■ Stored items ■
## Start

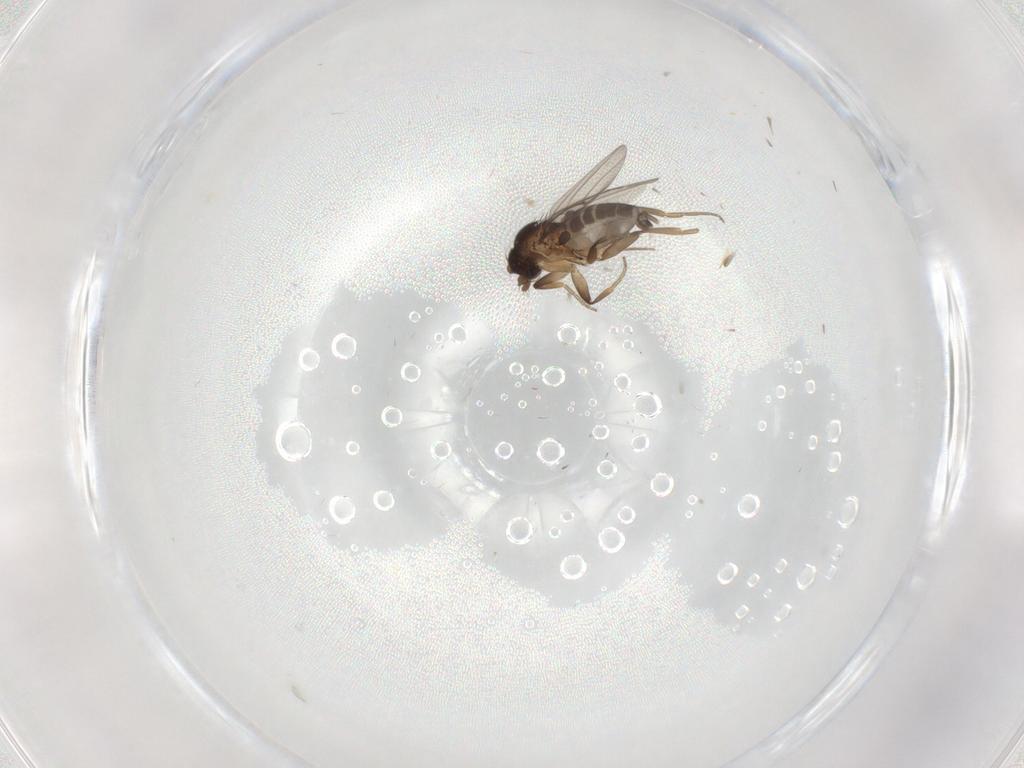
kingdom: Animalia
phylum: Arthropoda
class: Insecta
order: Diptera
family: Phoridae
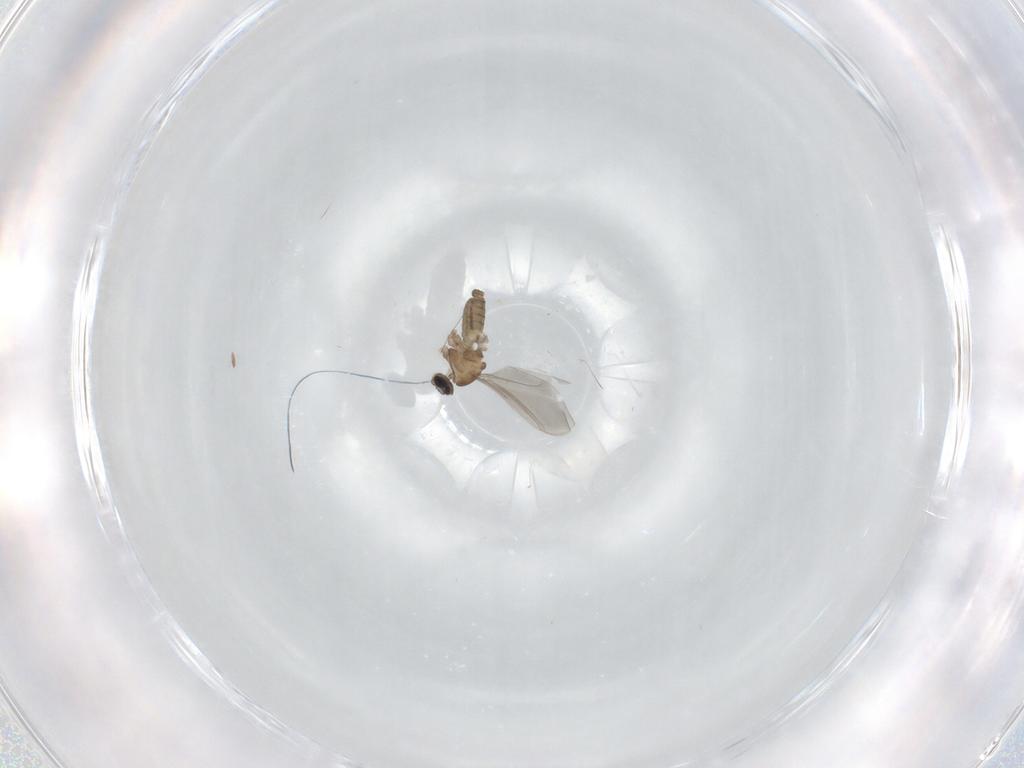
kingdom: Animalia
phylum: Arthropoda
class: Insecta
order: Diptera
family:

## End

■ EXERCISE TASK ■
Convert every line of the records into a numbered list, leaving out blank lines and the pictures.

■ REPLY TO THE TASK ■
1. kingdom: Animalia
2. phylum: Arthropoda
3. class: Insecta
4. order: Diptera
5. family: Phoridae
6. kingdom: Animalia
7. phylum: Arthropoda
8. class: Insecta
9. order: Diptera
10. family:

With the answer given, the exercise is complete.